--- TEXT EXCERPT ---
As noted earlier, on June 10, 1982, the EEOC issued a right to sue letter, after which appellant brought suit in federal district court again claiming that his resignation was ineffective and claiming that he had been discriminated against. The district court granted defendant's motion for summary judgment on the basis of res judicata, relying on Kremer v. Chemical Construction Corp., 456 U.S. 461 (1982).

24

In Kremer, the Supreme Court held that a federal district court must give preclusive effect to a state court decision upholding a state administrative agency's rejection of employment discrimination claims.1 Id. at 466-67. Plaintiff there had claimed employment discrimination in his lay-off from a private company. He filed a complaint with the EEOC, which referred his charges to the state division of human rights. The state agency found no probable cause to believe that plaintiff had been subject to discriminatory practices. Plaintiff then filed a petition in state court to set aside the adverse administrative determination. The state court affirmed the agency. The EEOC subsequently issued a right to sue letter finding no reasonable cause to believe that the charge of discrimination was true, and plaintiff brought a Title VII suit in federal district court. The court dismissed the case on res judicata grounds, the Court of Appeals affirmed, as did the Supreme Court.

25

While in Kremer, plaintiff had only alleged a discrimination claim, and the state agency responsible for handling discrimination claims clearly addressed the issue, in the instant case, the state agency and the state court each stated that their primary ground for dismissing appellant's complaint was because they found he had not been compelled to, but rather had voluntarily resigned. This finding necessarily precludes appellant's assertion of discriminatory termination. The agency and the courts furthermore noted that appellant completely failed to prove any sex discrimination in the state's actions.

--- RECORD EXCERPTS ---
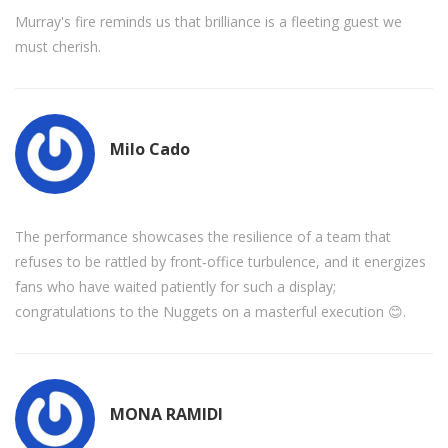
Murray's fire reminds us that brilliance is a fleeting guest we
must cherish.
Milo Cado
The performance showcases the resilience of a team that
refuses to be rattled by front‑office turbulence, and it energizes
fans who have waited patiently for such a display;
congratulations to the Nuggets on a masterful execution 😊.
MONA RAMIDI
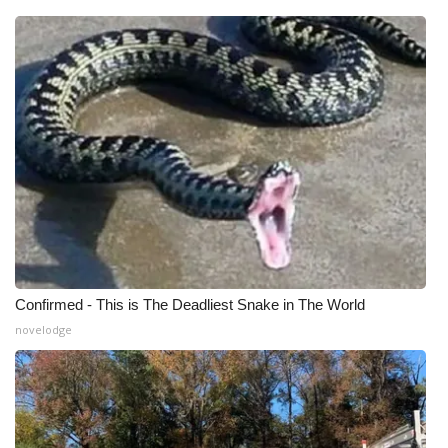
Meet the WCBI Team
Mobile App
WCBI – On-Air Guest Rules
ADVERTISE
Broadcast & Digital
Outdoor Media
Confirmed - This is The Deadliest Snake in The World
Video Services of WCBI
novelodge
WCBI Payment Portal
WCBI live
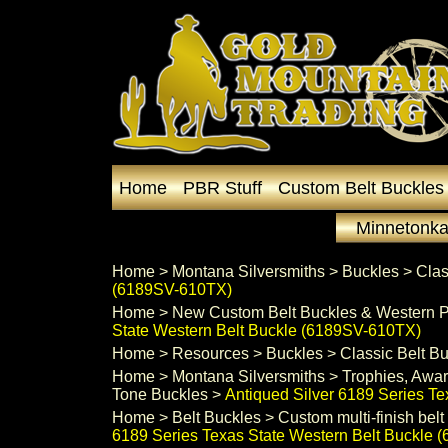
Home
PBR Stuff
Custom Belt Buckles
Minnetonka
Home
 >
Montana Silversmiths
 >
Buckles
 >
Clas
(6189SV-610TX)
Home
 >
New Custom Belt Buckles & Western P
State Western Belt Buckle (6189SV-610TX)
Home
 >
Resources
 >
Buckles
 >
Classic Belt B
Home
 >
Montana Silversmiths
 >
Trophies, Awar
Tone Buckles
 >
Antiqued Silver 6189 Series T
Home
 >
Belt Buckles
 >
Custom multi-finish belt
6189 Series Texas State Western Belt Buckle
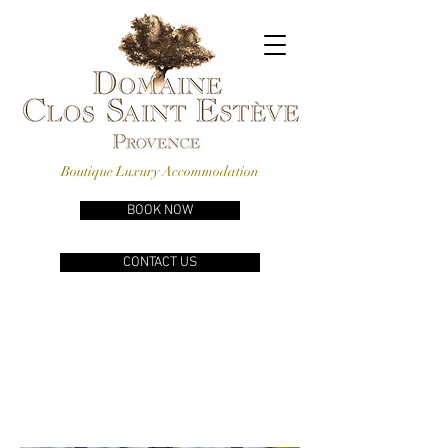
Boutique Luxury Accommodation
BOOK NOW
CONTACT US
A
LUXURY
PROVENÇAL
PROPERTY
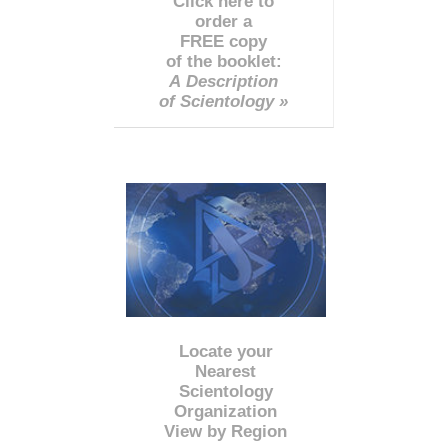
Click here to
order a
FREE copy
of the booklet:
A Description
of Scientology »
Locate your
Nearest
Scientology
Organization
View by Region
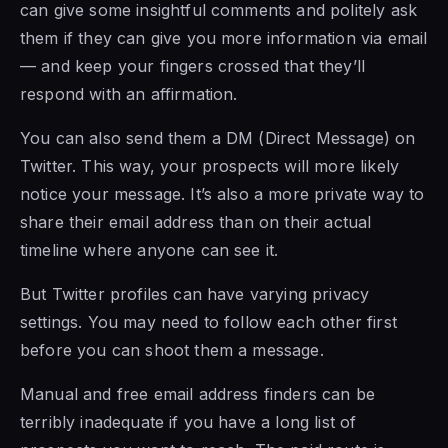
can give some insightful comments and politely ask
them if they can give you more information via email
— and keep your fingers crossed that they’ll
respond with an affirmation.
You can also send them a DM (Direct Message) on
Twitter. This way, your prospects will more likely
notice your message. It’s also a more private way to
share their email address than on their actual
timeline where anyone can see it.
But Twitter profiles can have varying privacy
settings. You may need to follow each other first
before you can shoot them a message.
Manual and free email address finders can be
terribly inadequate if you have a long list of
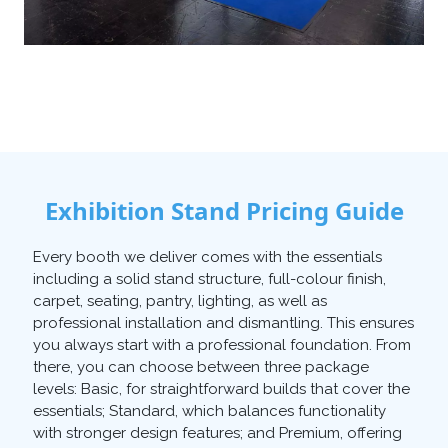
Exhibition Stand Pricing Guide
Every booth we deliver comes with the essentials
including a solid stand structure, full-colour finish,
carpet, seating, pantry, lighting, as well as
professional installation and dismantling. This ensures
you always start with a professional foundation. From
there, you can choose between three package
levels: Basic, for straightforward builds that cover the
essentials; Standard, which balances functionality
with stronger design features; and Premium, offering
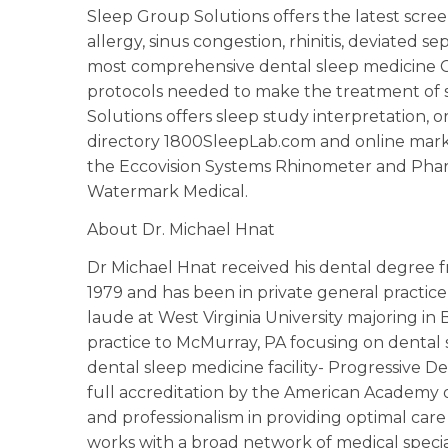
Sleep Group Solutions offers the latest scre
allergy, sinus congestion, rhinitis, deviated 
most comprehensive dental sleep medicine CE
protocols needed to make the treatment of s
Solutions offers sleep study interpretation, or
directory 1800SleepLab.com and online marke
the Eccovision Systems Rhinometer and Phar
Watermark Medical.
About Dr. Michael Hnat
Dr Michael Hnat received his dental degree f
1979 and has been in private general pract
laude at West Virginia University majoring in 
practice to McMurray, PA focusing on dental sl
dental sleep medicine facility- Progressive De
full accreditation by the American Academy o
and professionalism in providing optimal care
works with a broad network of medical speci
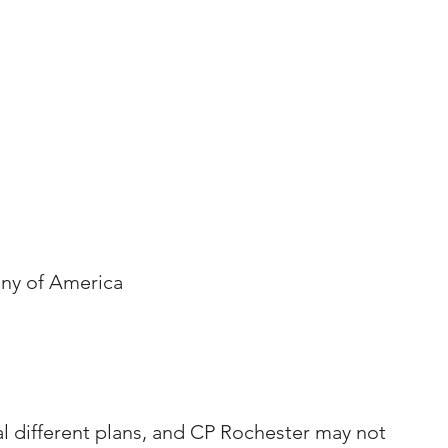
ny of America
al different plans, and CP Rochester may not 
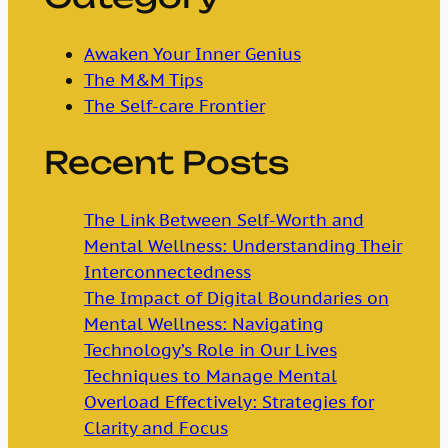
Awaken Your Inner Genius
The M&M Tips
The Self-care Frontier
Recent Posts
The Link Between Self-Worth and
Mental Wellness: Understanding Their
Interconnectedness
The Impact of Digital Boundaries on
Mental Wellness: Navigating
Technology’s Role in Our Lives
Techniques to Manage Mental
Overload Effectively: Strategies for
Clarity and Focus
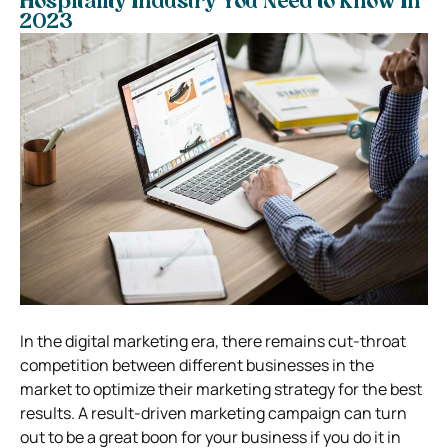
Hospitality Industry You Need to Know In
2023
In the digital marketing era, there remains cut-throat
competition between different businesses in the
market to optimize their marketing strategy for the best
results. A result-driven marketing campaign can turn
out to be a great boon for your business if you do it in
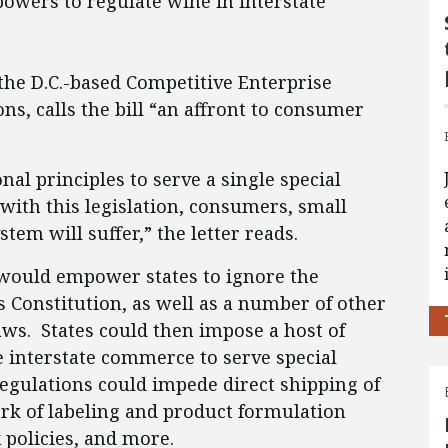
owers to regulate wine in interstate
 the D.C.-based Competitive Enterprise
ns, calls the bill “an affront to consumer
nal principles to serve a single special
ith this legislation, consumers, small
stem will suffer,” the letter reads.
t would empower states to ignore the
 Constitution, as well as a number of other
aws. States could then impose a host of
e interstate commerce to serve special
regulations could impede direct shipping of
rk of labeling and product formulation
 policies, and more.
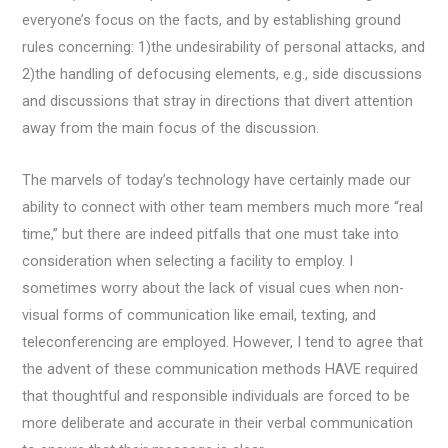
everyone’s focus on the facts, and by establishing ground
rules concerning: 1)the undesirability of personal attacks, and
2)the handling of defocusing elements, e.g., side discussions
and discussions that stray in directions that divert attention
away from the main focus of the discussion.
The marvels of today’s technology have certainly made our
ability to connect with other team members much more “real
time,” but there are indeed pitfalls that one must take into
consideration when selecting a facility to employ. I
sometimes worry about the lack of visual cues when non-
visual forms of communication like email, texting, and
teleconferencing are employed. However, I tend to agree that
the advent of these communication methods HAVE required
that thoughtful and responsible individuals are forced to be
more deliberate and accurate in their verbal communication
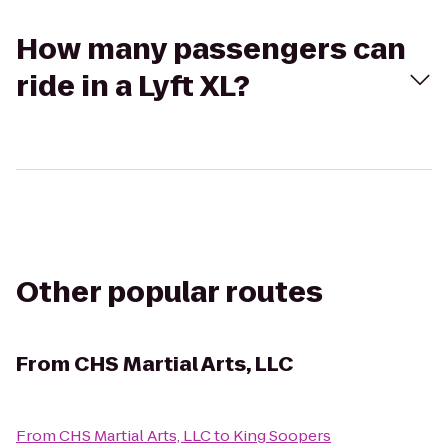
How many passengers can
ride in a Lyft XL?
Other popular routes
From
CHS Martial Arts, LLC
From
CHS Martial Arts, LLC
to
King Soopers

--- WHAT IS BEING ASKED ---
In the court opinion excerpt, the paragraph that begins "In Kremer, the Supreme Court held" describes the Kremer plaintiff's case. List every body that paragraph says found or ruled against that plaintiff, in the order the events occurred.

--- ANSWER FOR THE TASK ---
1. The state division of human rights, which found no probable cause to believe the plaintiff had been subject to discriminatory practices.
2. The state court, which affirmed the agency.
3. The EEOC, which issued a right to sue letter finding no reasonable cause to believe the charge of discrimination was true.
4. The federal district court, which dismissed the case on res judicata grounds.
5. The Court of Appeals, which affirmed.
6. The Supreme Court, which also affirmed.